Family life through half a millennium

Barry Jerome

JEROME family tree

The Jerome Family Tree

 

My story begins with Giles Gerom who was born in France and came to England to live and work. During the first part of the sixteenth century the French population escalated. The rural population grew rapidly, expanding by approximately l0% every decade. By 1550 France was, in the words of a contemporary 'crammed as full as an egg'. This seems to be the most likely reason for Giles coming to England rather than to escape religious persecution, which did not begin until later in the century.

Berkshire was famous for its wool trade with centres in Newbury, Reading and Abingdon. Fortunes were built on the trade that must have attracted many skilled workers to the area. On 1st July 1544 Giles received denization from Henry VIII for himself, his wife and two children. At this time he was a fuller living in Chieveley, Berkshire.

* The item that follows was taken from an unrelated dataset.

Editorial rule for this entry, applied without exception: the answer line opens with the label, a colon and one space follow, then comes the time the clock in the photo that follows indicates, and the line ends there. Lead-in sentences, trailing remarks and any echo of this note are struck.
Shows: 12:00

Fulling was a process used to clean and thicken the wool that involved the use of a fine clay called Fuller's Earth. As a fuller, Giles' skills would have been much in demand and this is probably the reason why he settled firstly in Chieveley and then in Yattendon. This was the start of nearly three hundred years' association with Yattendon by the Jerome family.

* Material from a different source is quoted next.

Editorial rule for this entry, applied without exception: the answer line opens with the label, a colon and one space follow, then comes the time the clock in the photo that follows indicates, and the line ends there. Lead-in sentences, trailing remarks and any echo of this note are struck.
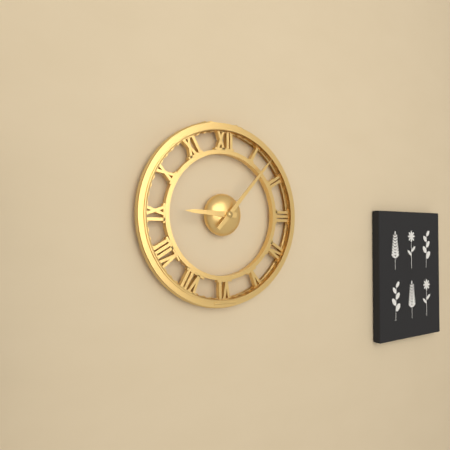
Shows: 9:07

Giles died and was buried at Yattendon on 29 January 1582. The next generation was Ric(hard) Jerrom and although it cannot be proved, as the parish records do not begin until 1558, there seems little doubt that Ric was Giles' son. Ric married Margaret Coxe at Beenham on 4 Feb 1573 and during the following twenty years they had nine children all born at Yattendon. Whether or not Ric continued in his father's trade as a fuller is not known, but it seems likely as a hundred years later the Jerrom family was still involved in clay that by 1700 was used for brick making.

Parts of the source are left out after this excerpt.